### Requirement
When you reach the line containing "left ankle: (122, 350)" in the entries below, begin reproducing lines exactly, and stop once the line containing "right hip: (155, 274)" is done.

### Records for processing

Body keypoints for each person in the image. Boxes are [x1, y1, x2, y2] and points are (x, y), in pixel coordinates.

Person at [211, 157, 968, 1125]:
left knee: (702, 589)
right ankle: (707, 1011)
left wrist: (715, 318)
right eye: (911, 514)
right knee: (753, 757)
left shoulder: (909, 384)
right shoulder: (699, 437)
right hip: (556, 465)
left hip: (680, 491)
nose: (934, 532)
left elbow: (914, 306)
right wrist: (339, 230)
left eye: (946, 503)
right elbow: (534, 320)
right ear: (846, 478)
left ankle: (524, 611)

--

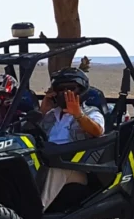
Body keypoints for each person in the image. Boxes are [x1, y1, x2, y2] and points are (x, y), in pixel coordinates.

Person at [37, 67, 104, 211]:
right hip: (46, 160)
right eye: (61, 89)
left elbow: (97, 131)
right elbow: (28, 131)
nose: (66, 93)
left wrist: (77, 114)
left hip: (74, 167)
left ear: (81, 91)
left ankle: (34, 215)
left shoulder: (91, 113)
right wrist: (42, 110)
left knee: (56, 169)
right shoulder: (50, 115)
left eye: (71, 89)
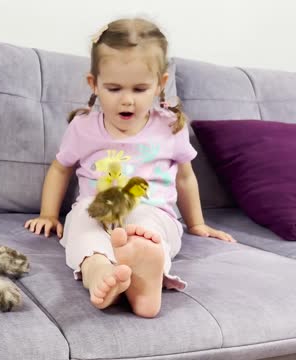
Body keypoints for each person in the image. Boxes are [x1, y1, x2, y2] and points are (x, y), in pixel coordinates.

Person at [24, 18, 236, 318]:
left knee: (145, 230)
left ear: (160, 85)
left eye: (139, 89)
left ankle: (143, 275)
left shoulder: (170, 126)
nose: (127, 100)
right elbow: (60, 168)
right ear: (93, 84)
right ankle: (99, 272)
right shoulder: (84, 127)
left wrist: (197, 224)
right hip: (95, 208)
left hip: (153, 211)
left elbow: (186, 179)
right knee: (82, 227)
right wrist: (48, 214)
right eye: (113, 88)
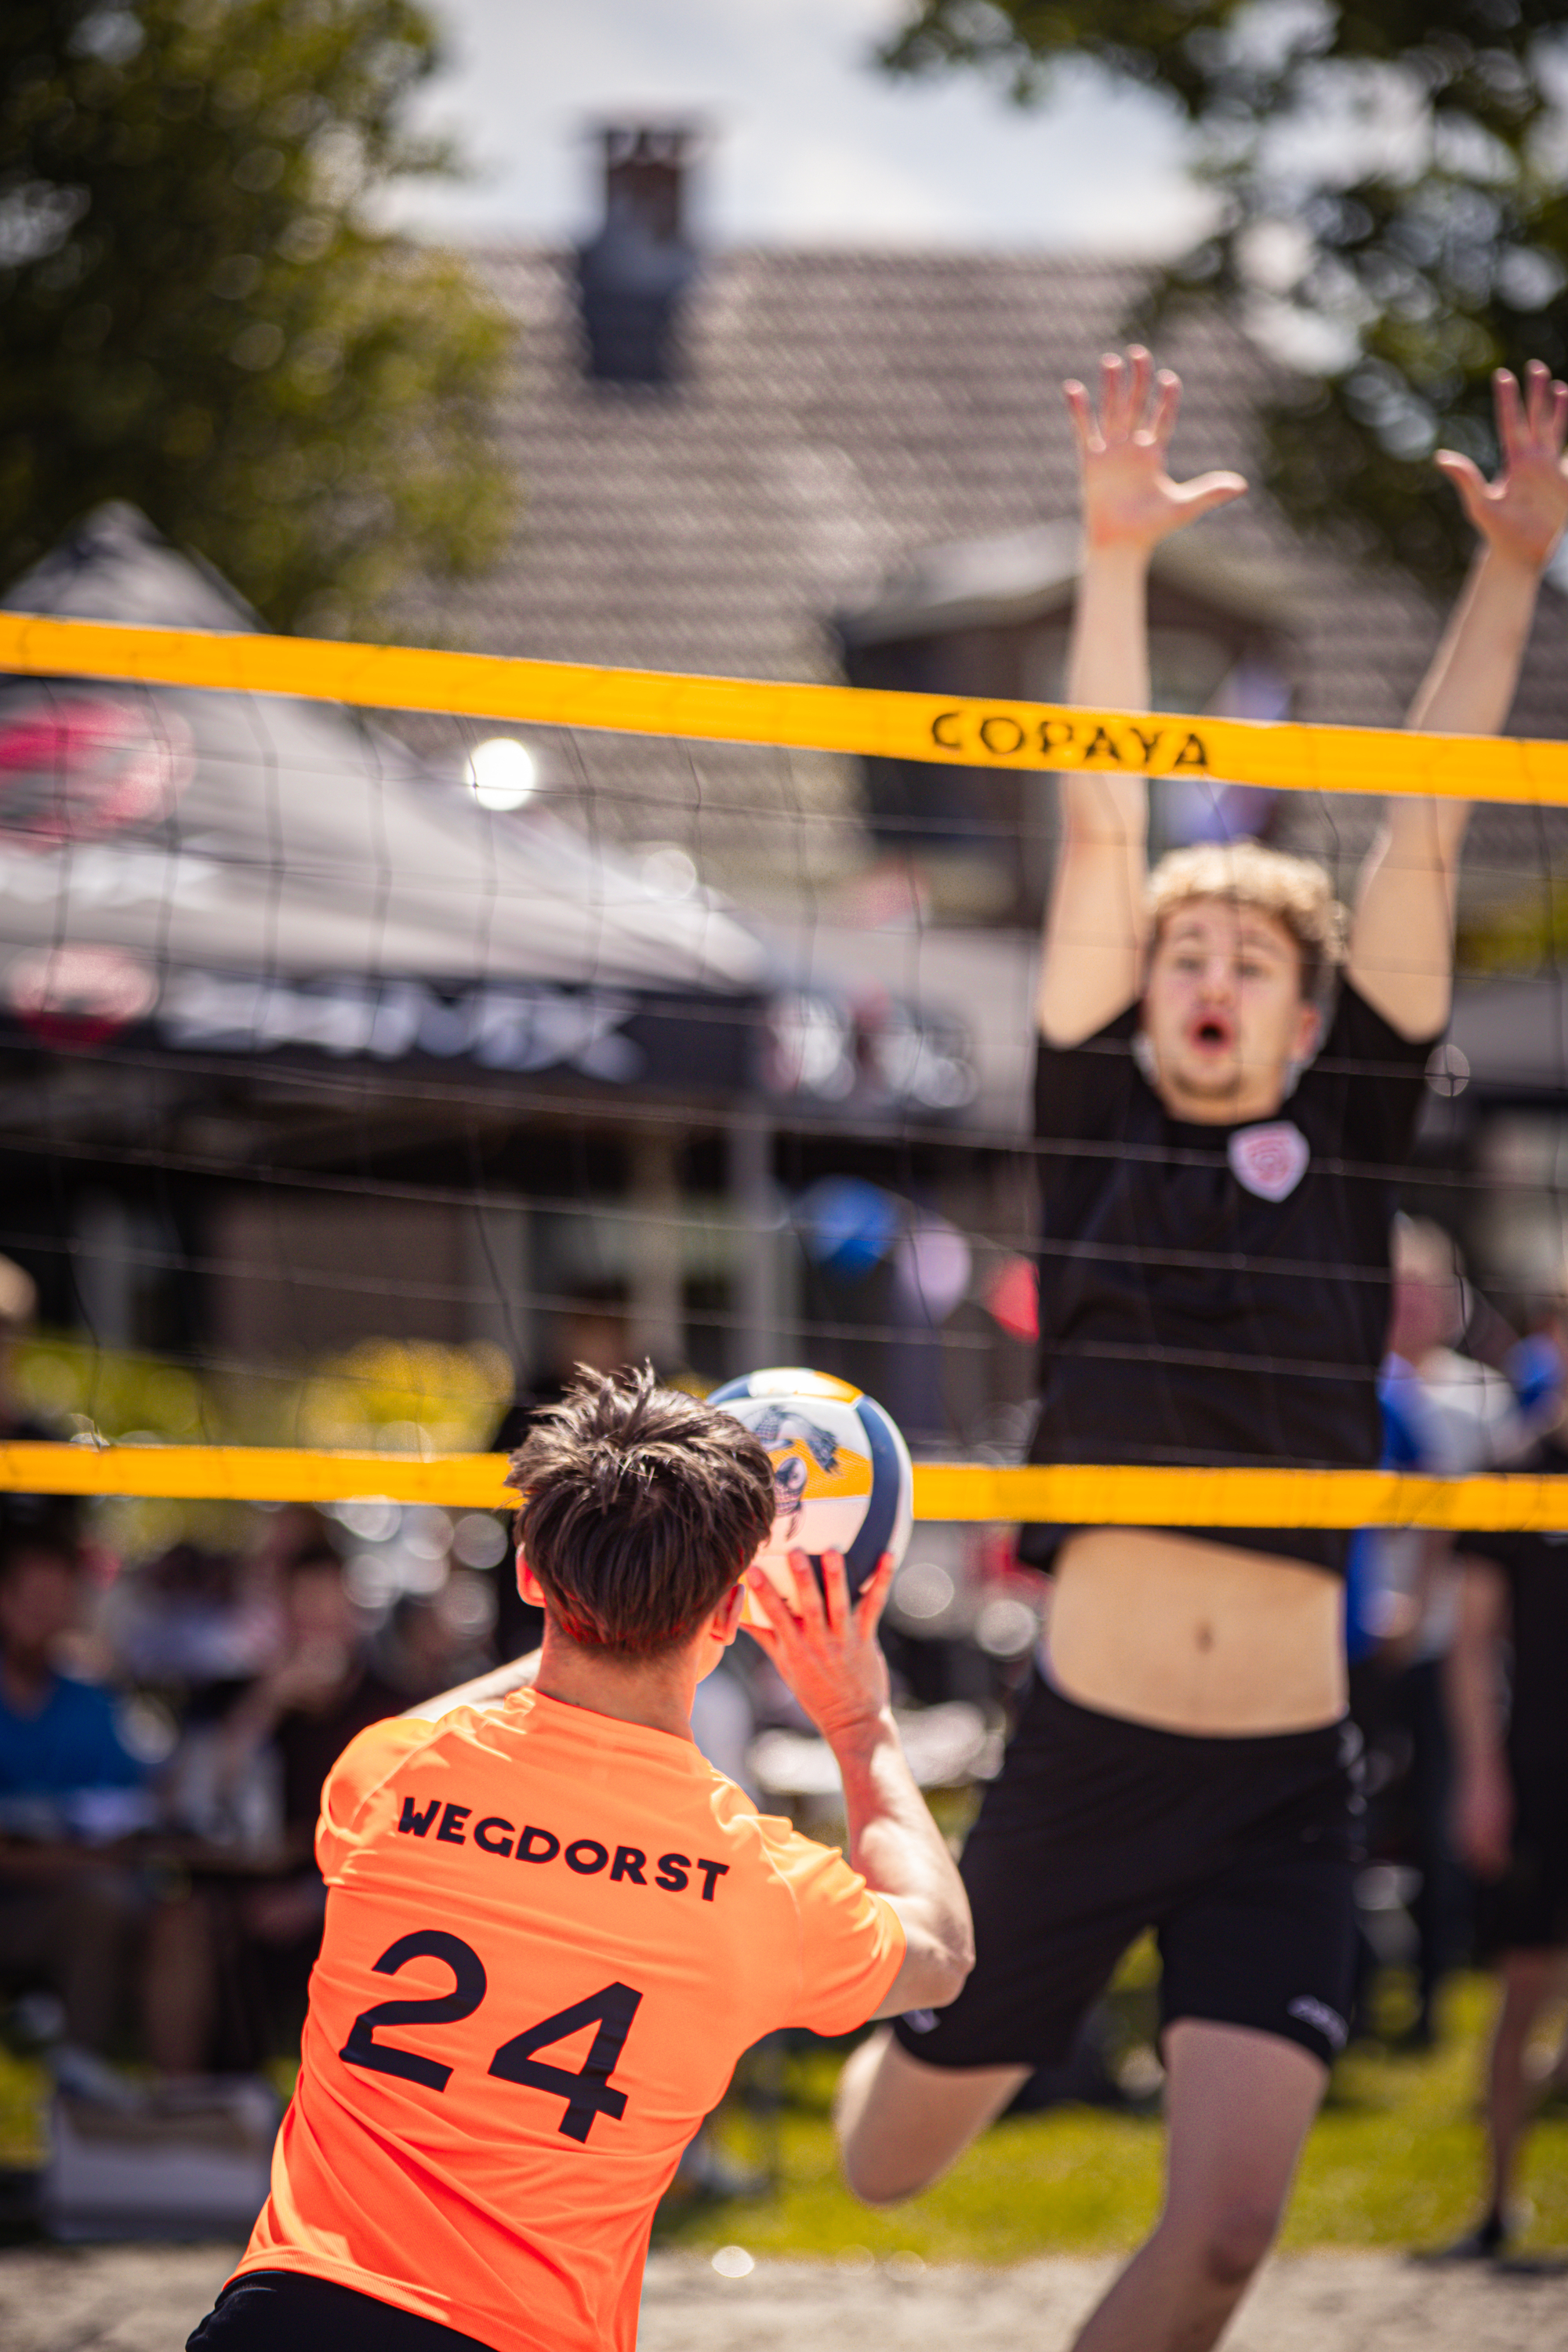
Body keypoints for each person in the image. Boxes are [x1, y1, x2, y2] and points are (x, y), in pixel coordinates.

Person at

* * *

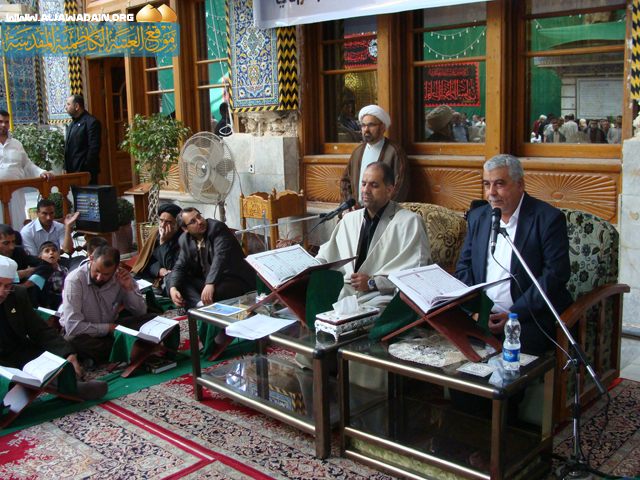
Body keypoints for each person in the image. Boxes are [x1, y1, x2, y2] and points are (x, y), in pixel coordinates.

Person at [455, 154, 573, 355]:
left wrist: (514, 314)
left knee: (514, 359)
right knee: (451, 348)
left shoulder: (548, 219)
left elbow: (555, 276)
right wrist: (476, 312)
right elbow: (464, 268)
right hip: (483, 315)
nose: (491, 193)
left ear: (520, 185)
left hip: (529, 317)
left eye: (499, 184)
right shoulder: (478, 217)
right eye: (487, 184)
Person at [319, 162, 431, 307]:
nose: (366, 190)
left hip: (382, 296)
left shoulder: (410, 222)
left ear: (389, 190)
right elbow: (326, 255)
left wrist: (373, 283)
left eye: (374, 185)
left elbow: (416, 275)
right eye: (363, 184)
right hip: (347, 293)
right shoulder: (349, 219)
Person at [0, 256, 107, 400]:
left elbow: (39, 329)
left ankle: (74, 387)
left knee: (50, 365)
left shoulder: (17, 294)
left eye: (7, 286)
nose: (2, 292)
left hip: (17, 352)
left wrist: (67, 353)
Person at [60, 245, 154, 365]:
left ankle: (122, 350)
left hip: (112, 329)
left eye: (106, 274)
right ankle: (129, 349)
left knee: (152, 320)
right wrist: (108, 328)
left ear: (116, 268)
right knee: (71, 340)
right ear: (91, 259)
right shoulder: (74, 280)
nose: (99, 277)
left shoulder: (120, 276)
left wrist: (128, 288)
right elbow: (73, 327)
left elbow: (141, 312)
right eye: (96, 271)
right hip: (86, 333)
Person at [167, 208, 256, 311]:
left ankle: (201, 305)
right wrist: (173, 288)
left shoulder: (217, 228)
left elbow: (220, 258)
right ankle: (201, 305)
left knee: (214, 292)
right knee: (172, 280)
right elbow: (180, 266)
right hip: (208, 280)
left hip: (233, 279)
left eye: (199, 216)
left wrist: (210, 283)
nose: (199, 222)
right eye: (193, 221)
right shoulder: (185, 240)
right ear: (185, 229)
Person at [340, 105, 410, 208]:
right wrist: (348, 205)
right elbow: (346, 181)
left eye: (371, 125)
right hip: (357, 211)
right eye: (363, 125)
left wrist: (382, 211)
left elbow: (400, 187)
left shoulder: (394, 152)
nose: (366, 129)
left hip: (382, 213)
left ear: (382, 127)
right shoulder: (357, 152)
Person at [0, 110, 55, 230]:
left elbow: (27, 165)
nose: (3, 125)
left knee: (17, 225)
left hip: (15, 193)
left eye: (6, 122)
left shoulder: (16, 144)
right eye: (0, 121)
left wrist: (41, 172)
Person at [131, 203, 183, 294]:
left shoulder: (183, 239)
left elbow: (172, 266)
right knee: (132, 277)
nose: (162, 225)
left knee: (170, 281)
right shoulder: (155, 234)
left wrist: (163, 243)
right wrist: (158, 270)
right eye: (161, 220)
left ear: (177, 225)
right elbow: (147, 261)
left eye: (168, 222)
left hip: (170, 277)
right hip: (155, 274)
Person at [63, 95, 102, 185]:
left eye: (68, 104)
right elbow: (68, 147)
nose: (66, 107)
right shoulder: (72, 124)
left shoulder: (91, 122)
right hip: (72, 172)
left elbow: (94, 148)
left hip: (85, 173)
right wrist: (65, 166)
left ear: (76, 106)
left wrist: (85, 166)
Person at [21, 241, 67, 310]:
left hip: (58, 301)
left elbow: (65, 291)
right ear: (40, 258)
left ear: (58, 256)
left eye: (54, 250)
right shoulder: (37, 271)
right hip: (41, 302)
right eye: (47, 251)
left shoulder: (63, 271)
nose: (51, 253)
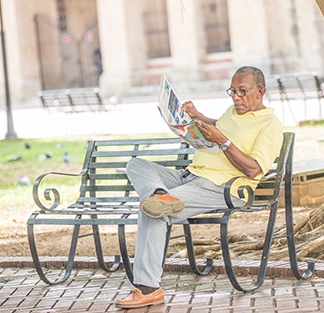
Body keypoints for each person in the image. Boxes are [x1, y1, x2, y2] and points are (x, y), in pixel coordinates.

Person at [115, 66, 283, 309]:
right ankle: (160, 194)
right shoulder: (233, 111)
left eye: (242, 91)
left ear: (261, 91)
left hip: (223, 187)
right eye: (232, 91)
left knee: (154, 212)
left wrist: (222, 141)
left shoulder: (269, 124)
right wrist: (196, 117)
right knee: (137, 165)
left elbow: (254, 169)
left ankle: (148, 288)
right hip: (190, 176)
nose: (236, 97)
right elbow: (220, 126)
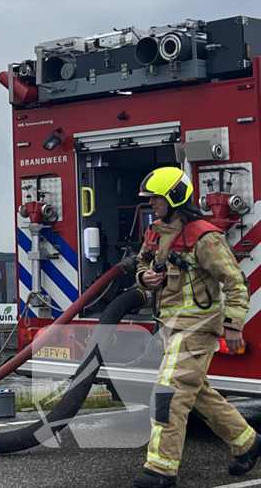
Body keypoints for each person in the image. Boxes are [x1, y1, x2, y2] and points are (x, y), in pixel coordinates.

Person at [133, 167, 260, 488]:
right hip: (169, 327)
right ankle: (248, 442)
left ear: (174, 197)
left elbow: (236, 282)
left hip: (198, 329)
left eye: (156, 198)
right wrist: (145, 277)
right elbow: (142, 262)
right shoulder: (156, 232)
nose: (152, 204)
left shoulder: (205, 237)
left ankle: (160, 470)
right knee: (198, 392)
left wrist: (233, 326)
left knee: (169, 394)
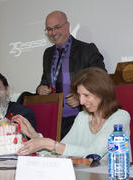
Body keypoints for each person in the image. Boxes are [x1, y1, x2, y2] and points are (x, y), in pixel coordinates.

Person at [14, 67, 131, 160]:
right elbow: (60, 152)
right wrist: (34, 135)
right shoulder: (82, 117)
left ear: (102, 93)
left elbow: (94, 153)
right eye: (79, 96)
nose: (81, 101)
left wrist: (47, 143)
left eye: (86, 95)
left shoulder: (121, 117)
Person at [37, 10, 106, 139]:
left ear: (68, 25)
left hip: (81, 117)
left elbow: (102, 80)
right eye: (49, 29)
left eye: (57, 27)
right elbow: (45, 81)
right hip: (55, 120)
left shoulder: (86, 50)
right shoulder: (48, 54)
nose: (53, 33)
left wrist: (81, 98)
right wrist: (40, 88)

### Written reply
left ankle: (122, 350)
left hip: (112, 329)
left eye: (106, 274)
right ankle: (129, 349)
left knee: (152, 320)
right wrist: (108, 328)
left ear: (116, 268)
right knee: (71, 340)
right ear: (91, 259)
right shoulder: (74, 280)
nose: (99, 277)
left shoulder: (120, 276)
left wrist: (128, 288)
right elbow: (73, 327)
left elbow: (141, 312)
right eye: (96, 271)
right hip: (86, 333)
Person at [167, 208, 256, 311]:
left ankle: (201, 305)
right wrist: (173, 288)
left shoulder: (217, 228)
left elbow: (220, 258)
right ankle: (201, 305)
left knee: (214, 292)
right knee: (172, 280)
right elbow: (180, 266)
right hip: (208, 280)
left hip: (233, 279)
left eye: (199, 216)
left wrist: (210, 283)
nose: (199, 222)
right eye: (193, 221)
right shoulder: (185, 240)
right ear: (185, 229)
Person at [340, 105, 410, 208]:
right wrist: (348, 205)
right elbow: (346, 181)
left eye: (371, 125)
right hip: (357, 211)
right eye: (363, 125)
left wrist: (382, 211)
left elbow: (400, 187)
left shoulder: (394, 152)
nose: (366, 129)
left hip: (382, 213)
left ear: (382, 127)
right shoulder: (357, 152)
Person at [0, 110, 55, 230]:
left elbow: (27, 165)
nose: (3, 125)
left knee: (17, 225)
left hip: (15, 193)
left eye: (6, 122)
left shoulder: (16, 144)
right eye: (0, 121)
left wrist: (41, 172)
Person at [131, 203, 183, 294]:
left shoulder: (183, 239)
left elbow: (172, 266)
right knee: (132, 277)
nose: (162, 225)
left knee: (170, 281)
right shoulder: (155, 234)
left wrist: (163, 243)
right wrist: (158, 270)
right eye: (161, 220)
left ear: (177, 225)
right elbow: (147, 261)
left eye: (168, 222)
left hip: (170, 277)
right hip: (155, 274)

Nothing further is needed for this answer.